Кобрин аккуратно отстранил девушку, тут же усевшуюся по-турецки на краю постели.
– Да готов я, давно уже готов! Просто, понимаешь… когда впервые, оно всегда… ну, сложно, что ли?
Маша молчала, с легкой улыбкой глядя на Сергея.
– Короче, я знаю, что нужно было как-то иначе, цветы там, шампанское… но это потом, хорошо? Когда оттуда вернусь. А пока – вот…

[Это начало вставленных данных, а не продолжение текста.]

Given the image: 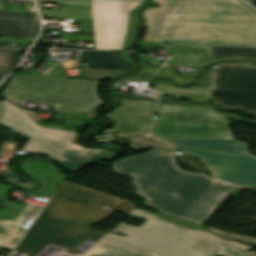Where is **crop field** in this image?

Протянув руку, Сергей дернул на себя ящик, нащупывая коробочку с кольцом. Хорошо, что на направляющих стояли ограничители, иначе бы, пожалуй, вывалил все содержимое на пол. По самому краешку сознания мелькнула мысль встать на колени, но Кобрин вовремя понял, что в данной ситуации и в подобном виде выглядеть подобное будет, мягко говоря, достаточно глупо.
И поэтому он просто протянул ей раскрытую бархатную коробочку.
– Короче, Маша, я тебя люблю! И прошу стать моей… – снова подвело горло, но только лишь на миг, – женой! Все. Сказал. Точка. Да или нет, третьего варианта решения не предполагается. С этим тоже точка.
Внезапно став серьезной, девушка протянула руку, погладив его по щеке:
– Ох, ну почему ж вы, мужики, такие глупые-то? Или ждете до последнего, или спешите.
– Это значит да? – напряженным голосом осведомился майор, хмурясь.
– Конечно, да, товарищ академический слушатель, – рассмеялась Маша, притянув его к себе. Почти минуту обоим было не до кольца и только что произнесенных слов.
– Тогда давай палец, – чуть запыхавшись, сообщил Сергей, быстро облизнув искусанные губы и нащупывая на смятой простыне коробочку, которую ухитрился выпустить из руки.
– Какое красивое… И размер, кстати, мой, так что угадал.
– Твой, – согласился Кобрин. – Хоть я, в отличие от некоторых, по чужим медкартам не лазал. Просто глазомер у меня профессионально поставлен. И линейкой пользоваться умею. А где ты свои украшения хранишь, я уже давно срисовал.
– Можно подумать… – Еще пару секунд девушка полюбовалась на обручалку, затем обвила шею любимого руками, прижавшись к нему изо всех сил. – Я тоже тебя очень-очень люблю, милый! Знаешь, Сереж, раз уж такое дело, то и я тоже должна тебе кое-что сказать. Тоже хотела после твоего возвращения, чтобы не волновался зря, но так, наверное, будет правильнее. Ты должен знать.